▸ **Excerpted records**
++++
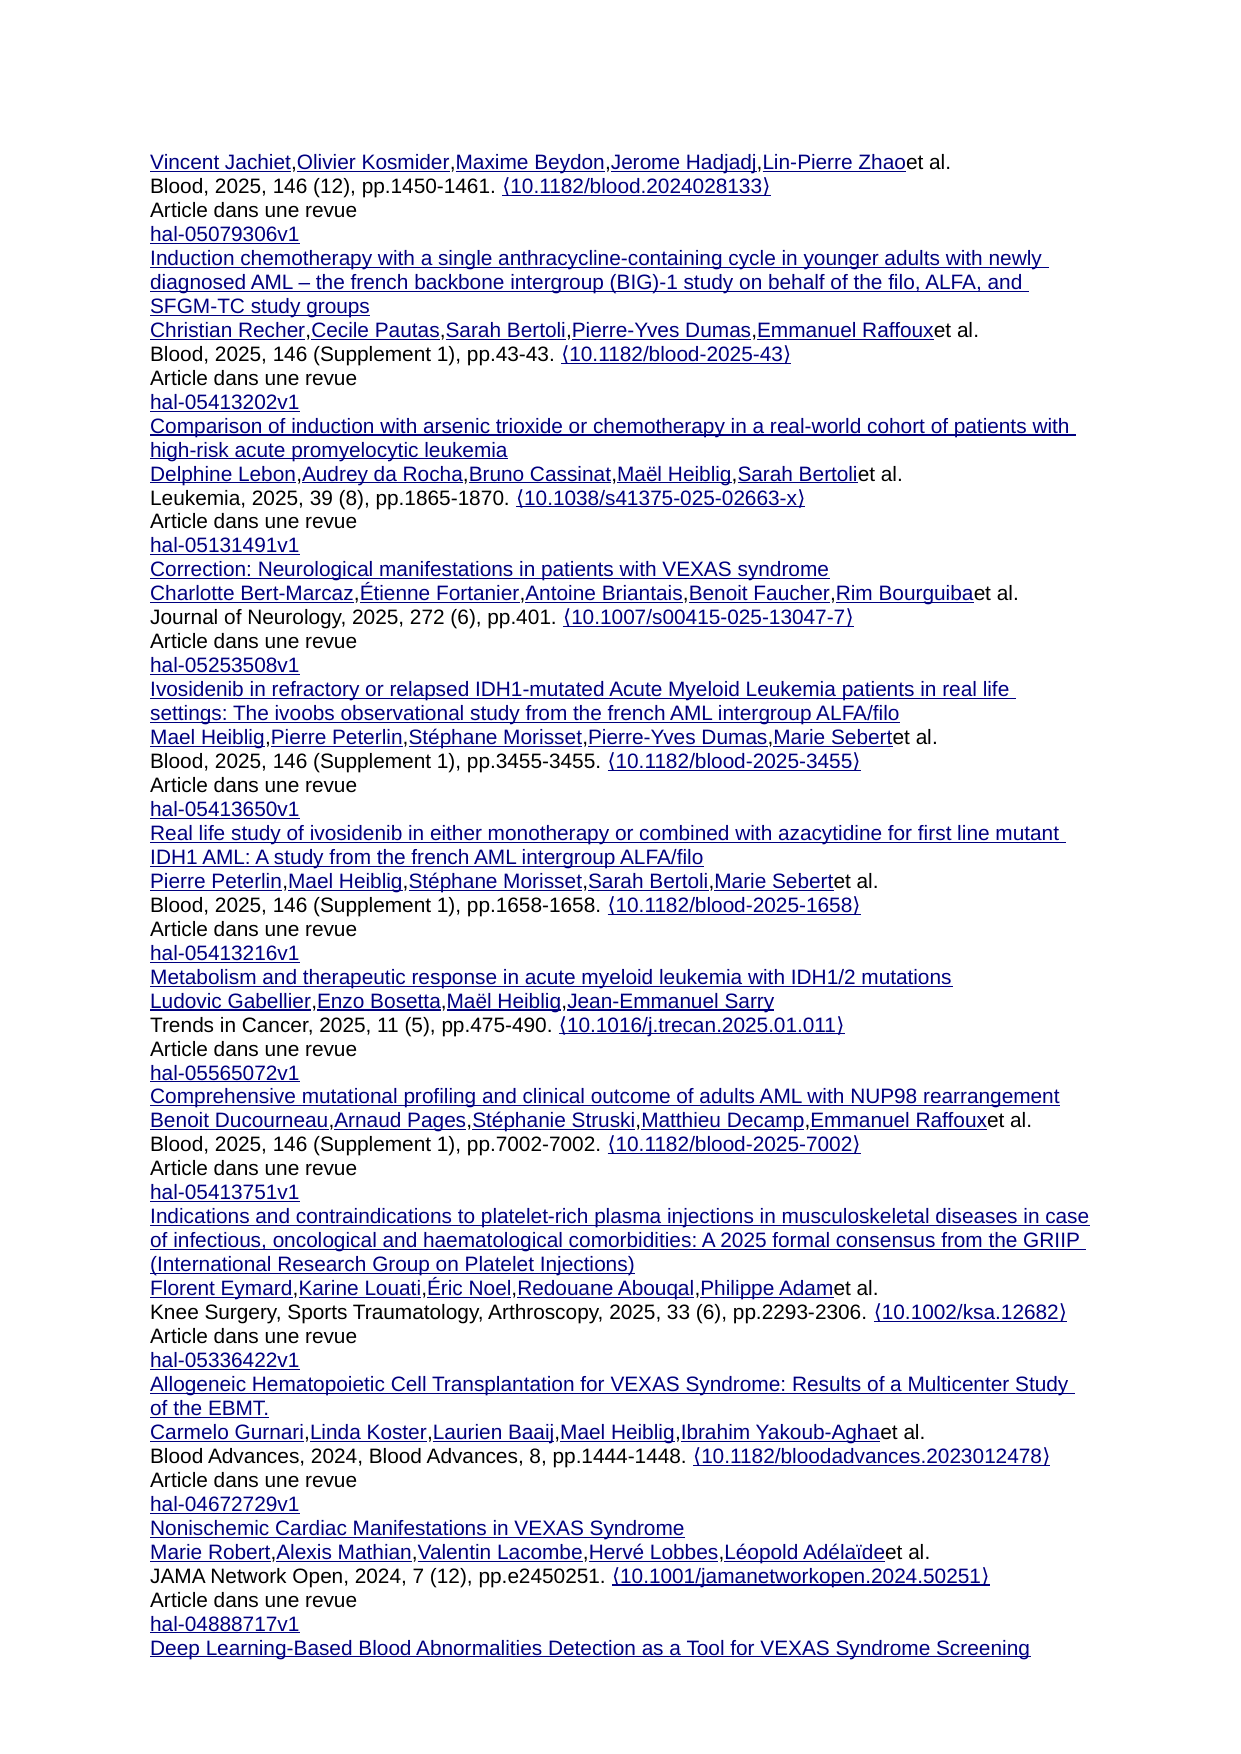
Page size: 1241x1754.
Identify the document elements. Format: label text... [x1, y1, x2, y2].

table_cell Real life study of ivosidenib in either monotherapy or combined with azacytidine for first line mutant IDH1 AML: A study from the french AML intergroup ALFA/filo Pierre Peterlin,Mael Heiblig,Stéphane Morisset,Sarah Bertoli,Marie Sebertet al. Blood, 2025, 146 (Supplement 1), pp.1658-1658. ⟨10.1182/blood-2025-1658⟩ Article dans une revue hal-05413216v1 [150, 821, 1090, 964]
table_cell Comparison of induction with arsenic trioxide or chemotherapy in a real-world cohort of patients with high-risk acute promyelocytic leukemia Delphine Lebon,Audrey da Rocha,Bruno Cassinat,Maël Heiblig,Sarah Bertoliet al. Leukemia, 2025, 39 (8), pp.1865-1870. ⟨10.1038/s41375-025-02663-x⟩ Article dans une revue hal-05131491v1 [150, 414, 1090, 557]
table_cell Metabolism and therapeutic response in acute myeloid leukemia with IDH1/2 mutations Ludovic Gabellier,Enzo Bosetta,Maël Heiblig,Jean-Emmanuel Sarry Trends in Cancer, 2025, 11 (5), pp.475-490. ⟨10.1016/j.trecan.2025.01.011⟩ Article dans une revue hal-05565072v1 [150, 965, 1090, 1084]
table_cell Nonischemic Cardiac Manifestations in VEXAS Syndrome Marie Robert,Alexis Mathian,Valentin Lacombe,Hervé Lobbes,Léopold Adélaïdeet al. JAMA Network Open, 2024, 7 (12), pp.e2450251. ⟨10.1001/jamanetworkopen.2024.50251⟩ Article dans une revue hal-04888717v1 [150, 1516, 1090, 1635]
table_cell Vincent Jachiet,Olivier Kosmider,Maxime Beydon,Jerome Hadjadj,Lin-Pierre Zhaoet al. Blood, 2025, 146 (12), pp.1450-1461. ⟨10.1182/blood.2024028133⟩ Article dans une revue hal-05079306v1 [150, 150, 1090, 246]
table_cell Comprehensive mutational profiling and clinical outcome of adults AML with NUP98 rearrangement Benoit Ducourneau,Arnaud Pages,Stéphanie Struski,Matthieu Decamp,Emmanuel Raffouxet al. Blood, 2025, 146 (Supplement 1), pp.7002-7002. ⟨10.1182/blood-2025-7002⟩ Article dans une revue hal-05413751v1 [150, 1084, 1090, 1204]
table_cell of infectious, oncological and haematological comorbidities: A 2025 formal consensus from the GRIIP (International Research Group on Platelet Injections) Florent Eymard,Karine Louati,Éric Noel,Redouane Abouqal,Philippe Adamet al. Knee Surgery, Sports Traumatology, Arthroscopy, 2025, 33 (6), pp.2293-2306. ⟨10.1002/ksa.12682⟩ Article dans une revue hal-05336422v1 [150, 1226, 1090, 1372]
table_cell Deep Learning‐Based Blood Abnormalities Detection as a Tool for VEXAS Syndrome Screening [150, 1635, 1090, 1659]
table_cell Ivosidenib in refractory or relapsed IDH1-mutated Acute Myeloid Leukemia patients in real life settings: The ivoobs observational study from the french AML intergroup ALFA/filo Mael Heiblig,Pierre Peterlin,Stéphane Morisset,Pierre-Yves Dumas,Marie Sebertet al. Blood, 2025, 146 (Supplement 1), pp.3455-3455. ⟨10.1182/blood-2025-3455⟩ Article dans une revue hal-05413650v1 [150, 677, 1090, 821]
table_cell Indications and contraindications to platelet‐rich plasma injections in musculoskeletal diseases in case [150, 1204, 1090, 1225]
table_cell Correction: Neurological manifestations in patients with VEXAS syndrome Charlotte Bert-Marcaz,Étienne Fortanier,Antoine Briantais,Benoit Faucher,Rim Bourguibaet al. Journal of Neurology, 2025, 272 (6), pp.401. ⟨10.1007/s00415-025-13047-7⟩ Article dans une revue hal-05253508v1 [150, 557, 1090, 677]
table_cell Allogeneic Hematopoietic Cell Transplantation for VEXAS Syndrome: Results of a Multicenter Study of the EBMT. Carmelo Gurnari,Linda Koster,Laurien Baaij,Mael Heiblig,Ibrahim Yakoub-Aghaet al. Blood Advances, 2024, Blood Advances, 8, pp.1444-1448. ⟨10.1182/bloodadvances.2023012478⟩ Article dans une revue hal-04672729v1 [150, 1372, 1090, 1516]
table_cell Induction chemotherapy with a single anthracycline-containing cycle in younger adults with newly diagnosed AML – the french backbone intergroup (BIG)-1 study on behalf of the filo, ALFA, and SFGM-TC study groups Christian Recher,Cecile Pautas,Sarah Bertoli,Pierre-Yves Dumas,Emmanuel Raffouxet al. Blood, 2025, 146 (Supplement 1), pp.43-43. ⟨10.1182/blood-2025-43⟩ Article dans une revue hal-05413202v1 [150, 246, 1090, 413]
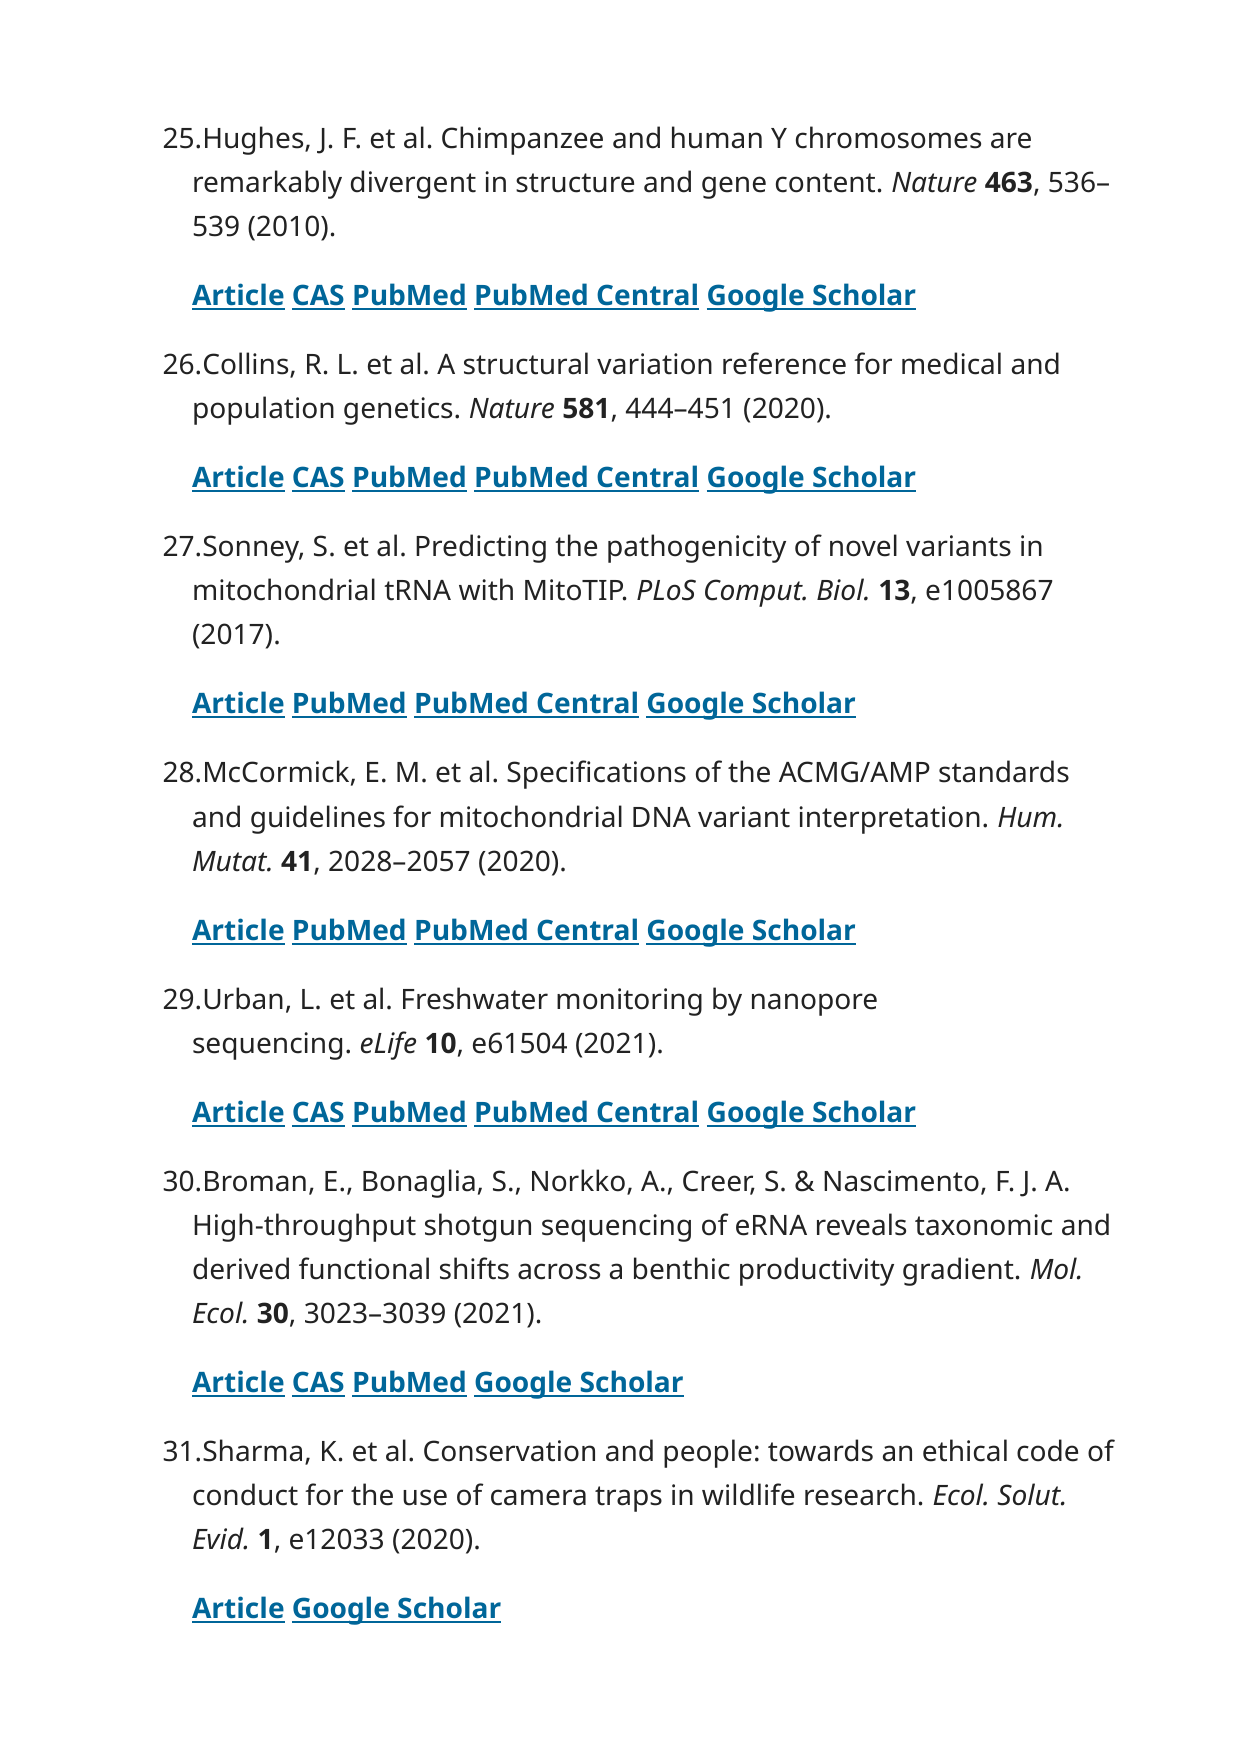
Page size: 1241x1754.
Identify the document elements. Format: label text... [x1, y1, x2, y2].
++++
▸ **What the exercise asks**
The answer must be all the lines above that hold the word "Dumas".

▸ **Expected output**
table_cell Ivosidenib in refractory or relapsed IDH1-mutated Acute Myeloid Leukemia patients in real life settings: The ivoobs observational study from the french AML intergroup ALFA/filo Mael Heiblig,Pierre Peterlin,Stéphane Morisset,Pierre-Yves Dumas,Marie Sebertet al. Blood, 2025, 146 (Supplement 1), pp.3455-3455. ⟨10.1182/blood-2025-3455⟩ Article dans une revue hal-05413650v1 [150, 677, 1090, 821]
table_cell Induction chemotherapy with a single anthracycline-containing cycle in younger adults with newly diagnosed AML – the french backbone intergroup (BIG)-1 study on behalf of the filo, ALFA, and SFGM-TC study groups Christian Recher,Cecile Pautas,Sarah Bertoli,Pierre-Yves Dumas,Emmanuel Raffouxet al. Blood, 2025, 146 (Supplement 1), pp.43-43. ⟨10.1182/blood-2025-43⟩ Article dans une revue hal-05413202v1 [150, 246, 1090, 413]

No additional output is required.